For verbs, Perseus often gives a huge number of possible analyses, most of which are from other dialects than that in which the text is written. These forms should be suppressed, or at least severely deemphasized.

It would be convenient to be able to click on a word and see both the morphological analysis and the LSJ entry (perhaps with the Middle Liddell as an alternative for beginners). Currently, this requires an extra click. It is also somewhat slow. Slowness used to be an enormous problem with Perseus, and it has gotten much better, but it would be tremendously useful to beginners in Greek to have instant word lookup. Ideally, in fact, morphological analysis and lexicon would not open in a new tab but would either appear in another part of the same web page or perhaps appear in a floating bubble when one hovered over a word.

I disagree that full markup (as could be achieved with adopt-a-passage) is a desirable goal. That seems to me to encourage the “decoding” approach to Greek, which will never lead to fluent reading. Much better is the traditional approach of notes on grammatical difficulties. In my opinion, the best way for intermediate Greek students to read texts is with a facing translation and judicious notes. The only advantage of an online system like Perseus is that checking morphology and looking up words in the dictionary can be sped up.
liz fairhead on October 23, 2012 at 8:13 pm said:

I am showing my AS and A2 level students both the short and the full Lewis and Short Latin tool. They would struggle to translate using the word study tool alone but it is extremely useful as an aid to understanding along with a grammar and a crib. It does have shortcomings but nevertheless has much to offer, especially the full Lewis and Short which gives students a context and much fuller appreciation of words and is usable in a classroom in a way that the book is not. Much easier than the page turning I did 30 years ago at university.
James Rinkevich on November 20, 2012 at 3:47 pm said:

Have you looked at what Whitacker’s Words does? It finds all the possible forms and lists the forms that match and then finds all the dictionary forms and provides a gloss for each. For Perseus the only additional thing needed would be links from the root dictionary form word to the dictionaries (I believe he used many of the same that Perseus will link to for his glosses).
Katie on January 28, 2013 at 9:33 pm said:

How do you feel about experiences students of Latin (advanced/graduate level) using the tool for quick word lookup? For example, if I’m reading the word “pacto” (De Rerum Natura, 2.549), I know it can be a noun, adjective, or perfect passive participle. If it’s the perfect passive participle, my memory is not good enough to remembered that it comes from “paciscor,” nor what the translation of that word is (I then either click on the L&S translation or find a physical L&S to tell me what’s up). However, this anecdote in itself might be a point against the parsing tool: I seem to have gotten lazy with my verbs.

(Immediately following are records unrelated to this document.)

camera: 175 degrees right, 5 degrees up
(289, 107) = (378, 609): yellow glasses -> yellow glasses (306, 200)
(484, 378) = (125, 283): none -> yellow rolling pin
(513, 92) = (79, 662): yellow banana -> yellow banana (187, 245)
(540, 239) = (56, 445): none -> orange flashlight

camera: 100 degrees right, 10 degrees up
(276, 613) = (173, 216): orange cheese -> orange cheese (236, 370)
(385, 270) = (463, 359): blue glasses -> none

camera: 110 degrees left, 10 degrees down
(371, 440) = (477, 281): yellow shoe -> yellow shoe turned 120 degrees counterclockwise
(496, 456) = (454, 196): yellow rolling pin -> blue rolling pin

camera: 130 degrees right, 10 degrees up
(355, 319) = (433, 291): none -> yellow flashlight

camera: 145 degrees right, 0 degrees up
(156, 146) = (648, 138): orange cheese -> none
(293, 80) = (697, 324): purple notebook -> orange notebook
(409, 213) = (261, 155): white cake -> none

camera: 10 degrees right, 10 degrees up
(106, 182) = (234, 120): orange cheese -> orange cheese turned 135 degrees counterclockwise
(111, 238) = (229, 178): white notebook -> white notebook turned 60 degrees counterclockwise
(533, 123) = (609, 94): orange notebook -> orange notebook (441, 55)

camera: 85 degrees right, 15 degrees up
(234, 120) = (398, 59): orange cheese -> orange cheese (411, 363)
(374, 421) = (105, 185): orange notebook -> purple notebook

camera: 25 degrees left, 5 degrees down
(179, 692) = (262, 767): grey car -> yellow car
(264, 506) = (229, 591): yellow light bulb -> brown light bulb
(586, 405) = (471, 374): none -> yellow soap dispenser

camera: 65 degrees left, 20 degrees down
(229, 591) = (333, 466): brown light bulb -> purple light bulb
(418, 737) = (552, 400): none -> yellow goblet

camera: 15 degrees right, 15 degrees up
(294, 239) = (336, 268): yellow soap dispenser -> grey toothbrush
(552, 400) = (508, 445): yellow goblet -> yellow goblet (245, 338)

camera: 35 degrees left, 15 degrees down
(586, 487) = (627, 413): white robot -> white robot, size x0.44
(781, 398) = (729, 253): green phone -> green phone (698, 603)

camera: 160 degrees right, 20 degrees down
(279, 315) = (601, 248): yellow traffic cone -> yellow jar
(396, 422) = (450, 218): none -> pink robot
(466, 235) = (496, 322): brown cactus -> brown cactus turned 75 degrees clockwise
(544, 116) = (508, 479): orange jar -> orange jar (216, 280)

On the whole, I’m generally conflicted about using parsing tools, because I do feel like it’s a sign of laziness – however, I catch things that I otherwise wouldn’t just using a dictionary (for example, if a word looks genitive but is, in reality, ablative). I feel like many older scholars expect their students to use pre-internet/computer tools, just because that’s what they were taught with – even though there are faster, easier ways to do the exact same thing. Again, this might just be complete and total laziness on my part.
Rusty on September 21, 2013 at 5:37 pm said:

That was is a wonderful post, thank you, Chris. I have studied Latin for years independently and had always assumed that there must be some secret code for using those perseus tables properly, a code to which only those at university had priviledged acccess.